The birds, however, we did pay attention to, since they were everywhere. Birds in trees, birds in underground nests, birds on the sidewalk, birds on a wire... it was like a Hitchcock movie without the fun. The carnage was non-stop; sea gulls eating babies fallen from nests, bird poop raining from the sky 24/7 and bird sex all over the place.
Then at night, these guys (the aforementioned Muttons) would start pining for something and making a sound that was somewhere between a baby crying and a cat in heat....
and I'm not talking about after dinner night, I'm talking about 1am night. But they are a protected species so we weren't allowed to go out and punt birds. Even though they were dumb as stumps and frequently took off into the sides of buildings and poles.
But, that didn't spoil our snorkel/diving adventures. On this trip I got to see a whole new kind of starfish!
It's a starfish, I swear! We had just learned about these at the island research station, and then I might have accidentally flipped it over with my fin to check it, and it was light as air.
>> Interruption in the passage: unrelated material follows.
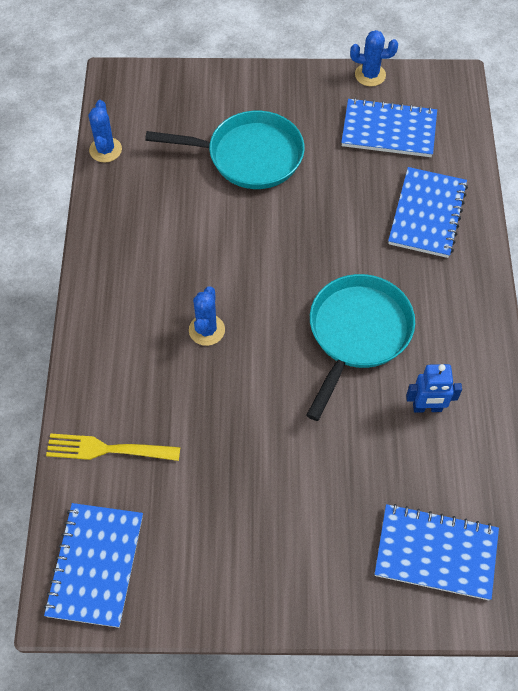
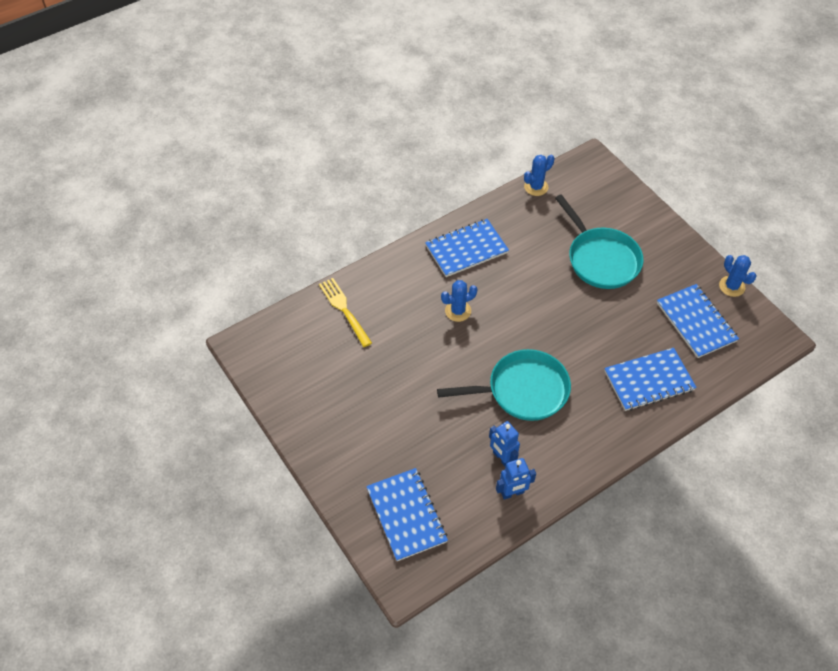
camera: 55 degrees right, 5 degrees down
(96, 565) = (274, 346): blue notebook -> blue notebook (466, 249)
(476, 425) = (512, 493): none -> blue robot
Very cool.
In one section of the beach off the island, there was a place that rays liked to rest and as I was lazing my way back to our room I found this guy...
...just lying there, watching me swim up. I got all verklempt and started fumbling around with my camera, trying to turn it on and get the shot before he zoomed away.
I needn't have worried. His right eyeball never stopped following me, but this is the position he was in when I looked back later from 20 feet down the beach... I guess he was too tired to zoom for yet another stupid tourist.
The best part was, our island is home to Loggerhead and Green turtles, and it was egg laying season! Yay us! Finally we showed up someplace in time for their big show!
This entailed getting out of bed at 2am and wandering down to the beach in the hope of seeing a laying turtle.
We walked to the end of the boardwalk in the picture above and POOF! there was a mother flipping sand everywhere. We stopped and stood still so as not to disturb her while we mentally flailed about wondering what to do. Finally we backed slowly up the boardwalk and returned to the beach on another path.
Our luck continued that night when we hooked up with a pair of volunteers who work with the research teams, counting eggs, checking turtle tags, etc. and they gave us lots of information and helped us witness the whole thing without disrupting the turtles. Yay!
They had lights and knowledge and we were able to rub a turtle, hold one of her eggs, and watch her lay as they held up one of her back fins. The beach was alive with the sound of these giant heavy turtles dragging themselves up to the top of the beach to dig a hole, then fill it back in and drag themselves back down the beach. It was amazing and worth the 2am trek out of a cozy bed.
In the morning, the beaches were covered with these tracks...
And although this is a good deal smaller than the laying turtles we encountered, here is a turtle "on the hoof" so to speak.
After we left the island, we moseyed back down the coast to Brisbane stopping on the way to run jet skis up the water behind Bribie Island (which used to be one of our favorite weekend getaways in our 4WD 20 years ago), that fulfilled another of our progeny's desires (even though we had a ski boat in the U.S. he would complain that we should be towing a jet ski as well, "just for fun").
Here's my scale model and his scale model on their toys as we sit in the calm brackish waters and gaze at Queensland's Glasshouse Mountains (actually just big hills, but in Queensland they are tall, so...).
Are we having fun, or what?
We had a good time, the man boy got to drive on the left side of the road and the right side of the car, (all the while saying "This is so wrong.") and we got to spend time with old friends that we don't see nearly often enough.
The parting shot is the Great Barrier Reef in January. Can't beat it, really.